EU opts for temporary tweak to bank capital rule instead of full removal
Brussels plans a time-limited multiplier to ease Basel III burden on European banks while the US and UK drag their feet on implementation
The European Union isn’t scrapping its bank capital rules. It’s just hitting the snooze button on them.
An EU official clarified on March 18 that the bloc plans only a temporary adjustment to a contentious bank capital requirement under Basel III, not a permanent removal. The move is designed to keep European banks competitive while other major economies, notably the US and UK, take their sweet time implementing the same international standards.
What’s actually changing
At the center of this is the Fundamental Review of the Trading Book, or FRTB. Think of it as a massive overhaul of how banks calculate the capital they need to hold against their trading activities.

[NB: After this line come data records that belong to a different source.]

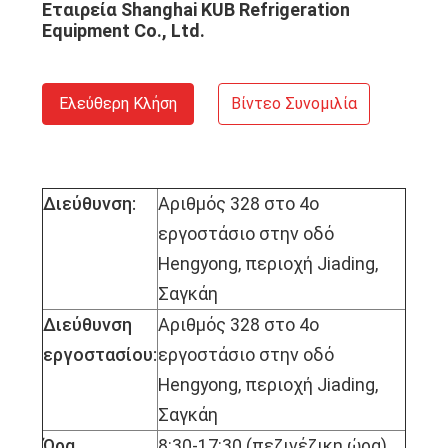
Εταιρεία Shanghai KUB Refrigeration
Equipment Co., Ltd.
Ελεύθερη Κλήση
Βίντεο Συνομιλία
Διεύθυνση:
Αριθμός 328 στο 4ο
εργοστάσιο στην οδό
Hengyong, περιοχή Jiading,
Σαγκάη
Διεύθυνση
Αριθμός 328 στο 4ο
εργοστασίου:
εργοστάσιο στην οδό
Hengyong, περιοχή Jiading,
Σαγκάη
Ώρα
8:30-17:30 (πεζινέζικη ώρα)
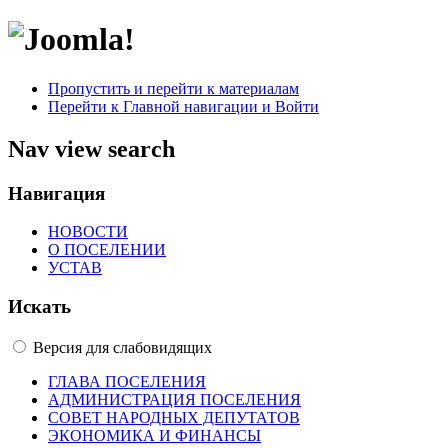
Пропустить и перейти к материалам
Перейти к Главной навигации и Войти
Nav view search
Навигация
НОВОСТИ
О ПОСЕЛЕНИИ
УСТАВ
Искать
Версия для слабовидящих
ГЛАВА ПОСЕЛЕНИЯ
АДМИНИСТРАЦИЯ ПОСЕЛЕНИЯ
СОВЕТ НАРОДНЫХ ДЕПУТАТОВ
ЭКОНОМИКА И ФИНАНСЫ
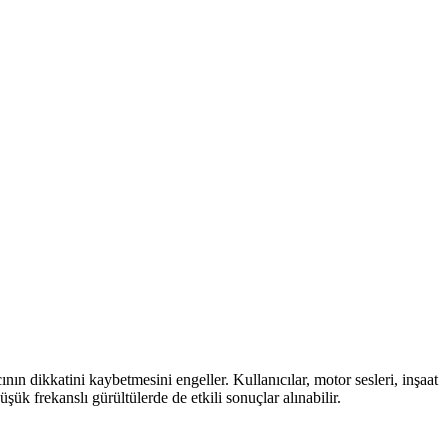
ın dikkatini kaybetmesini engeller. Kullanıcılar, motor sesleri, inşaat
üşük frekanslı gürültülerde de etkili sonuçlar alınabilir.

The EU’s plan involves introducing a temporary multiplier that would offset some of the capital increases banks would face from full FRTB implementation. In English: European banks won’t have to set aside quite as much money as the rules originally demanded, at least not yet.

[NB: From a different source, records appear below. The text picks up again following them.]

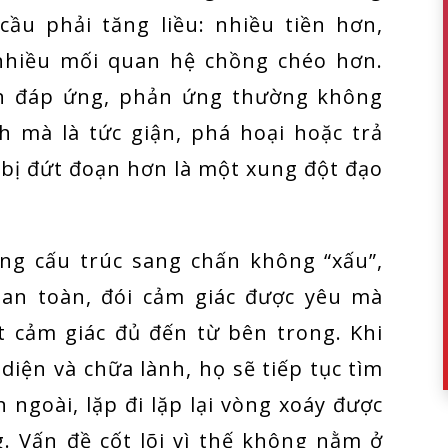
cầu phải tăng liều: nhiều tiền hơn,
 nhiều mối quan hệ chồng chéo hơn.
n đáp ứng, phản ứng thường không
h mà là tức giận, phá hoại hoặc trả
bị đứt đoạn hơn là một xung đột đạo
ng cấu trúc sang chấn không “xấu”,
 an toàn, đói cảm giác được yêu mà
t cảm giác đủ đến từ bên trong. Khi
iện và chữa lành, họ sẽ tiếp tục tìm
ngoài, lặp đi lặp lại vòng xoáy được
g. Vấn đề cốt lõi vì thế không nằm ở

This isn’t a free pass. The multiplier is expected to take effect on January 1, 2027, and expire on December 31, 2029. The formal adoption of the targeted amendments through a delegated act is expected around June 4, 2026.
The EU already pushed back some Basel III elements in July 2024, postponing certain provisions to January 2026.
The competitive angle
The logic behind the temporary relief is straightforward. If European banks have to hold significantly more capital against their trading books while American and British competitors don’t face the same requirements yet, EU institutions are playing with a handicap.
Major banks like Deutsche Bank, BNP Paribas, and Barclays all stand to benefit from the breathing room. These institutions run massive trading operations, and the capital calculations under FRTB can materially change how much firepower they have available for market-making, lending, and other activities that drive revenue.
Brussels essentially looked at its peers, saw them not rushing to comply, and decided it would be strategically unwise to be the only jurisdiction playing by the strictest interpretation of the rules. The temporary multiplier threads a needle: the EU maintains its stated commitment to international banking standards while acknowledging the practical reality that no one else is fully implementing them either.